◆ Work task
Find the word "linejoin" in the records and copy every line where it occurs.

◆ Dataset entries
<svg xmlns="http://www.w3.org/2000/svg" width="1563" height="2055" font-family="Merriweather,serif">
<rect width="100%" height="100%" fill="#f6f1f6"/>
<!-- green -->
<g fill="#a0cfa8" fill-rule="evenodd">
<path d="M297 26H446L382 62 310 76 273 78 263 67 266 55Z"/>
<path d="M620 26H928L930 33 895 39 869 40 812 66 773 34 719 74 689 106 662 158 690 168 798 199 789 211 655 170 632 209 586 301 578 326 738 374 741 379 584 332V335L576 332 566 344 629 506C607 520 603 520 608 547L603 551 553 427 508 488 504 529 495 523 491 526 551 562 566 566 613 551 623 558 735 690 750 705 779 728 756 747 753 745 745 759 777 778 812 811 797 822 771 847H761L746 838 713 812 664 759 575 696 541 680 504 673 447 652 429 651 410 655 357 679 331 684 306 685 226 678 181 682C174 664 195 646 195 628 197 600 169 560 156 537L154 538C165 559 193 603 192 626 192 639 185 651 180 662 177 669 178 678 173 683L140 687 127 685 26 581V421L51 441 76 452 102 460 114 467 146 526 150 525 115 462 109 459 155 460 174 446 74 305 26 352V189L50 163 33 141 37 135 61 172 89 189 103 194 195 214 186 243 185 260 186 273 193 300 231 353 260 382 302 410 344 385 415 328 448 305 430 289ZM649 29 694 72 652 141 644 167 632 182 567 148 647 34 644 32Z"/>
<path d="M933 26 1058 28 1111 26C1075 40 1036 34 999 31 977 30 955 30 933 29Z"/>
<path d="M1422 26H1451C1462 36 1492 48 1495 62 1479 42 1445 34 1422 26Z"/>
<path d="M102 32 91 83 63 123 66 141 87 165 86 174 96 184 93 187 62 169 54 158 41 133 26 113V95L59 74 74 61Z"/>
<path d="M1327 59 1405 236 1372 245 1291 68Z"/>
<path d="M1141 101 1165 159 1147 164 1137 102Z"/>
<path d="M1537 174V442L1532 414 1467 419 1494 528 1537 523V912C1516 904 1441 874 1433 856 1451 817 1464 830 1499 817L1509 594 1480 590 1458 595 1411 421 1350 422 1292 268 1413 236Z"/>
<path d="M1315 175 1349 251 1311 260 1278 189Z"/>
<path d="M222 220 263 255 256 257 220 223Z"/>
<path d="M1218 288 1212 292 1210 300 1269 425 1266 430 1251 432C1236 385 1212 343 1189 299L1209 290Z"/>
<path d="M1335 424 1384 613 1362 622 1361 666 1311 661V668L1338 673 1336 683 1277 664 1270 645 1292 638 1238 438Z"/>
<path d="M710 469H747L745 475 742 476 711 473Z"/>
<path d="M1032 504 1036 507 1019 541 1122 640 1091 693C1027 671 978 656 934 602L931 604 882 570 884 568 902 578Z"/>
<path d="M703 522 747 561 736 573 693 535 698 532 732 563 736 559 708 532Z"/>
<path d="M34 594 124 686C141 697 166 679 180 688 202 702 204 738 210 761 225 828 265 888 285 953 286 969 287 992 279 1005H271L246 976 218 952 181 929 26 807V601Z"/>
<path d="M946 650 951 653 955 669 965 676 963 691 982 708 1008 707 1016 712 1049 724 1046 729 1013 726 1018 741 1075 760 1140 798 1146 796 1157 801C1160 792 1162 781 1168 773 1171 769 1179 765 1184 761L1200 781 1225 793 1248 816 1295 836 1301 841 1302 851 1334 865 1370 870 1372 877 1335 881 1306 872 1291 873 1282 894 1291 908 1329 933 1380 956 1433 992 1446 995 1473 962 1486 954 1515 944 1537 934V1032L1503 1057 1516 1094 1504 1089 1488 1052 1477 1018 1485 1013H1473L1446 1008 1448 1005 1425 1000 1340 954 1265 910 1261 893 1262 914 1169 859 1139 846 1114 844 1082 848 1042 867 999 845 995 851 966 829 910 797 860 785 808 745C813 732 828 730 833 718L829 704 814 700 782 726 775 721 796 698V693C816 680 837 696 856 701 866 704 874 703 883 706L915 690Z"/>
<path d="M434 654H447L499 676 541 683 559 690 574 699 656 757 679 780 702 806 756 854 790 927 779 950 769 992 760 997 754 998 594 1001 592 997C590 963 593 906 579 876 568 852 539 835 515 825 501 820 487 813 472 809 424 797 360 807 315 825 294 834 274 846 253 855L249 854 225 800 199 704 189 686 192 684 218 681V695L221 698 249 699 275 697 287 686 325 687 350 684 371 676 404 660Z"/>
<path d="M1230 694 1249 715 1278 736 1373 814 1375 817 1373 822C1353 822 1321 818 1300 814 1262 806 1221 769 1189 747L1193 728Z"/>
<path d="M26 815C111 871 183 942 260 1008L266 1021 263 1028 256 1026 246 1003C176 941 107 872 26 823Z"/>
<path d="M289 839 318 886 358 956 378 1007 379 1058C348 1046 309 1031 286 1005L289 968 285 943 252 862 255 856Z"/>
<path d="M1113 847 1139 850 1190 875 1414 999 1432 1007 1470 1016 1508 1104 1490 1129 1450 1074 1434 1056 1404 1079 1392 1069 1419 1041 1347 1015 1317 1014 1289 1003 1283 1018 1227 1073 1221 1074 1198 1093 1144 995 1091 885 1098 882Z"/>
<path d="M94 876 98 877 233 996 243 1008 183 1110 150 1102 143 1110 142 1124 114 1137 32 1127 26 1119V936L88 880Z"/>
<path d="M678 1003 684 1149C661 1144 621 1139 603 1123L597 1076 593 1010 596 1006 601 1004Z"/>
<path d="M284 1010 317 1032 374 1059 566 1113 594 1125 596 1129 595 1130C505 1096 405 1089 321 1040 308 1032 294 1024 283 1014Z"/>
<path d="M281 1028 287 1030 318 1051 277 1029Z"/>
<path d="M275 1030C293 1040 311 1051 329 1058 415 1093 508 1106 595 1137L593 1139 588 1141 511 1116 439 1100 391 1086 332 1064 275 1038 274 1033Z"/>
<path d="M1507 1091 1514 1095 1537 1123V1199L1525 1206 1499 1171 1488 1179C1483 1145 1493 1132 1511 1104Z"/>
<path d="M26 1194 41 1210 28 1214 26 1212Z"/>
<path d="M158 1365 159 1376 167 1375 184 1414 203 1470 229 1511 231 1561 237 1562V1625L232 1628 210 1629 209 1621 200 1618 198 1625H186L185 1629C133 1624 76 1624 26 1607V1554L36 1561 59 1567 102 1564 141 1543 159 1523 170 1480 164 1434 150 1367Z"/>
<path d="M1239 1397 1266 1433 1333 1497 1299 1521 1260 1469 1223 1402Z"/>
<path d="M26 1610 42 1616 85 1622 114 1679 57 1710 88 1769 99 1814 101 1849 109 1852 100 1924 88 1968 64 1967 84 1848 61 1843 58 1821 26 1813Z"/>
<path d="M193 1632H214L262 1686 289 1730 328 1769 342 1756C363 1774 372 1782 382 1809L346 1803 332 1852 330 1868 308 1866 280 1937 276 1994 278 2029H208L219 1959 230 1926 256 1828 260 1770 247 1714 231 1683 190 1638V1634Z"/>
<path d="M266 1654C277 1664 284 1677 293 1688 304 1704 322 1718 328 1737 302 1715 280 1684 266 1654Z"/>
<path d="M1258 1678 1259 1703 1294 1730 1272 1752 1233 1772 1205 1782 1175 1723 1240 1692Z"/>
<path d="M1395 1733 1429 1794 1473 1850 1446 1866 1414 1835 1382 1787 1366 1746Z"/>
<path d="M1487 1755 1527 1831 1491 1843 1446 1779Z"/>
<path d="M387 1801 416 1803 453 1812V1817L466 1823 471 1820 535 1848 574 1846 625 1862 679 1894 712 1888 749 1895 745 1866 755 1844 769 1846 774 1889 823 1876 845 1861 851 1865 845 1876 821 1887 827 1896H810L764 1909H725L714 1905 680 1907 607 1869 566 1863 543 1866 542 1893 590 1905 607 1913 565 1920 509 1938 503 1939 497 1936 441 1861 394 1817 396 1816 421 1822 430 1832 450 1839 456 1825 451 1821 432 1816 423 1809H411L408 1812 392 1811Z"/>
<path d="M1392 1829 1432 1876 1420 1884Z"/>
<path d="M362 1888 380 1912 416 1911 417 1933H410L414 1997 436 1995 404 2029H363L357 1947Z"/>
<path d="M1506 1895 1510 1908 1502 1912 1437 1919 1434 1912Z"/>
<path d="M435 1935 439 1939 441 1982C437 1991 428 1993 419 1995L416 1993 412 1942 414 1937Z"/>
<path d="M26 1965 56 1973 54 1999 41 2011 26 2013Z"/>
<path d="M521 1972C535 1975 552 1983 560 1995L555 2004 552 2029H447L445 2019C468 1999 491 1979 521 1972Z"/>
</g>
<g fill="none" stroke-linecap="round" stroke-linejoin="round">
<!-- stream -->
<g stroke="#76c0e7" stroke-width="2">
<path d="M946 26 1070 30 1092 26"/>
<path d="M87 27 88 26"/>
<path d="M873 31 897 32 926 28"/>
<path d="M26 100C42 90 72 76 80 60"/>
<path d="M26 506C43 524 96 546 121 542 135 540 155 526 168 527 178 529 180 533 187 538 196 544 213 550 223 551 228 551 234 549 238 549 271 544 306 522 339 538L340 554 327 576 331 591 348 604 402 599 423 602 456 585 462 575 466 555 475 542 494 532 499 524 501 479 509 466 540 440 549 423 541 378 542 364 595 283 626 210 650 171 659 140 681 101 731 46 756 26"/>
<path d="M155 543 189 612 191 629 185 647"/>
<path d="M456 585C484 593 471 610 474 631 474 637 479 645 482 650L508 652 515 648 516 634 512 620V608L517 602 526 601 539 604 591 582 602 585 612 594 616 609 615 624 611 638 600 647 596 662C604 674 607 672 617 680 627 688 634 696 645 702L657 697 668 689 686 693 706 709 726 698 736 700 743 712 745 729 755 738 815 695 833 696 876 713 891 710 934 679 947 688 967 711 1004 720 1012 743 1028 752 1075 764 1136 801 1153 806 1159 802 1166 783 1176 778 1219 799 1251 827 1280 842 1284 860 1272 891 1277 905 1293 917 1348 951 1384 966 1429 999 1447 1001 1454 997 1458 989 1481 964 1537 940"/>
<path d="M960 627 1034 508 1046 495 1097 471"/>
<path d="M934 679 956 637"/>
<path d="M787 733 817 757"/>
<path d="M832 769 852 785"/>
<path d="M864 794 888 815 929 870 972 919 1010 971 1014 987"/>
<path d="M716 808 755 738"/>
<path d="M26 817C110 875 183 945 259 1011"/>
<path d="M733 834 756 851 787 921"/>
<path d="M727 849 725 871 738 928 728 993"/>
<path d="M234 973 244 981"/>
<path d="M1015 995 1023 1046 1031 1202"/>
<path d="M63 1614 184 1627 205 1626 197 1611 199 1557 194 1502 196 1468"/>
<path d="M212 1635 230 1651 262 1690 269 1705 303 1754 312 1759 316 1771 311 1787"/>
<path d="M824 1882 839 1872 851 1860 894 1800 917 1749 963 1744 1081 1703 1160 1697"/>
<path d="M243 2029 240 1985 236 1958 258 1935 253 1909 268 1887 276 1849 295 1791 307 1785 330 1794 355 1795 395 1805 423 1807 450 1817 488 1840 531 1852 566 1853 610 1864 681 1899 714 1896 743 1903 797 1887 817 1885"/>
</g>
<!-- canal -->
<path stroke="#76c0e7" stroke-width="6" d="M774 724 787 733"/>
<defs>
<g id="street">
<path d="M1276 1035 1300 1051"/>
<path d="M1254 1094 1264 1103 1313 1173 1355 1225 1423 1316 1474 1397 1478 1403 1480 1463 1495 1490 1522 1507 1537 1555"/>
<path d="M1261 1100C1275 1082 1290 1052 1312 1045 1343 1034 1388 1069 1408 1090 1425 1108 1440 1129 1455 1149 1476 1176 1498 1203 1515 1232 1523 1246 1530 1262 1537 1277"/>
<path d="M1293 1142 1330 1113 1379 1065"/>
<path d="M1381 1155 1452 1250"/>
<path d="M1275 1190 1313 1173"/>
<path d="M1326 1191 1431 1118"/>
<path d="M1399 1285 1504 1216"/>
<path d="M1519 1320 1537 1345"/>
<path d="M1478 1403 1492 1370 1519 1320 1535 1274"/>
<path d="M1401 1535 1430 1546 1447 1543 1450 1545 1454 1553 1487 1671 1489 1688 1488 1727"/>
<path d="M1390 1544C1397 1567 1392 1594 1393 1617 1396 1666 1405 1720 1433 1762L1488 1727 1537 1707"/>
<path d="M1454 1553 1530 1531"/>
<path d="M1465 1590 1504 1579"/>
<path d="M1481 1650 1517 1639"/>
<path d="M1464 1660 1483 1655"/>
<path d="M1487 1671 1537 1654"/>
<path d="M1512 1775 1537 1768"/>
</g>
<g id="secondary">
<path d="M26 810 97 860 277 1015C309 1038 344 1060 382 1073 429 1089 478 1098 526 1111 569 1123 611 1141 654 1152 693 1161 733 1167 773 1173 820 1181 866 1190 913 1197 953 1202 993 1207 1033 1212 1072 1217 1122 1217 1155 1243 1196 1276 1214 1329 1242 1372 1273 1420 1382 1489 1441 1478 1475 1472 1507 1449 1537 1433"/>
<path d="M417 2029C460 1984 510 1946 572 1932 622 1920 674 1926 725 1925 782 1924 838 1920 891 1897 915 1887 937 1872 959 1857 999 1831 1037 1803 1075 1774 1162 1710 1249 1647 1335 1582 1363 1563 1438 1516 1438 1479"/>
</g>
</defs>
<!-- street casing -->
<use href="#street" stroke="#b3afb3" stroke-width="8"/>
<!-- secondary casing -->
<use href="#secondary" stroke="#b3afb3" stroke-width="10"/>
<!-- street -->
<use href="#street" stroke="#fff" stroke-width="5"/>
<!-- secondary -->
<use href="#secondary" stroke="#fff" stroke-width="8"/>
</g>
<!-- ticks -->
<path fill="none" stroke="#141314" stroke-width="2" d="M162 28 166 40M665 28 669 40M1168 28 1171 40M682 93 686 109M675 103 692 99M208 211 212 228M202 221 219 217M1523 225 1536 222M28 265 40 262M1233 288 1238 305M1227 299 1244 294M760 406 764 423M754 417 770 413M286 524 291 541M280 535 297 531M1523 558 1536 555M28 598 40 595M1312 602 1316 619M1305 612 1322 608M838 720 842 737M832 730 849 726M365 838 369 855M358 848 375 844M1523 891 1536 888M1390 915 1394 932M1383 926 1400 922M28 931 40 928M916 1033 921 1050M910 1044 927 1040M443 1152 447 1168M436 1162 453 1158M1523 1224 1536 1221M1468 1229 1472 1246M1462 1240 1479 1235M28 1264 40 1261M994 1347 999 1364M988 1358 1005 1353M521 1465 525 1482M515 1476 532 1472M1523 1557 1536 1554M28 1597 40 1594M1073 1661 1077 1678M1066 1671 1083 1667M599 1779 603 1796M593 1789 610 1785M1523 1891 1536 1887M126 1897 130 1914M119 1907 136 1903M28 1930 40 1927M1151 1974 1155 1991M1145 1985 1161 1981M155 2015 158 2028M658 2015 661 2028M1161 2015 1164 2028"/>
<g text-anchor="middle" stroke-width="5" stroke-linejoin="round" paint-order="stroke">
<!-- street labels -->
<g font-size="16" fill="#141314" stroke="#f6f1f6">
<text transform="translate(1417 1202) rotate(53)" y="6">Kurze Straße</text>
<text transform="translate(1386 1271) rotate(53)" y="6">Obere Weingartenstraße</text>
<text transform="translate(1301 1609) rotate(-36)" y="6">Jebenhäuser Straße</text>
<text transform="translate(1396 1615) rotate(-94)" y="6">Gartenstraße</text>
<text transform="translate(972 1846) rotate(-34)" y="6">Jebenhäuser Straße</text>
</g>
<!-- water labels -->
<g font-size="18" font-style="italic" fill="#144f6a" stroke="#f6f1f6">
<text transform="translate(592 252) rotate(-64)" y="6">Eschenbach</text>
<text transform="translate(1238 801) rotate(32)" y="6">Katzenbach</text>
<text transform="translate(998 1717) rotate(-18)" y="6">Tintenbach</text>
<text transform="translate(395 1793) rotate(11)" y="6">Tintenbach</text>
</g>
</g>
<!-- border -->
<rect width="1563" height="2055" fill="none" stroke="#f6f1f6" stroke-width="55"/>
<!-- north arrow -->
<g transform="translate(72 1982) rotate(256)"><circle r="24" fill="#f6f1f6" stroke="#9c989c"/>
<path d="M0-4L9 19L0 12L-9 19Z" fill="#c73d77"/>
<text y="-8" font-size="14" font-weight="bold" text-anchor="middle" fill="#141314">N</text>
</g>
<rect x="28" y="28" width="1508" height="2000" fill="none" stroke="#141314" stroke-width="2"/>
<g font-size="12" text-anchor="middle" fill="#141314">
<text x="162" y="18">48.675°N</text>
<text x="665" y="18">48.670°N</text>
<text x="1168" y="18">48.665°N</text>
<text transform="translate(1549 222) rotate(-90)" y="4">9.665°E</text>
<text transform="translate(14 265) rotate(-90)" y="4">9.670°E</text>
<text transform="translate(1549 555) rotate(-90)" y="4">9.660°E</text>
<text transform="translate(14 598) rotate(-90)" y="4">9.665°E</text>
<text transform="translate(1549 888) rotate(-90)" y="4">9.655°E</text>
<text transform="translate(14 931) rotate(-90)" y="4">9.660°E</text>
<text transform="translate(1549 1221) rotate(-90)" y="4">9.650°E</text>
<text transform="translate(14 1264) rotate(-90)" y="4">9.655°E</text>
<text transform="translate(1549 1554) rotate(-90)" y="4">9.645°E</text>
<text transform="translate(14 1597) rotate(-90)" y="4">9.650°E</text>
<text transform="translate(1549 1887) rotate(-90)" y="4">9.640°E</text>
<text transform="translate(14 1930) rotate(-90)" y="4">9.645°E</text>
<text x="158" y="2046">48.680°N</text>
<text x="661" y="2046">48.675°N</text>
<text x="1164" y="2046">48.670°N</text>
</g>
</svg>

◆ Exercise response
<g fill="none" stroke-linecap="round" stroke-linejoin="round">
<g text-anchor="middle" stroke-width="5" stroke-linejoin="round" paint-order="stroke">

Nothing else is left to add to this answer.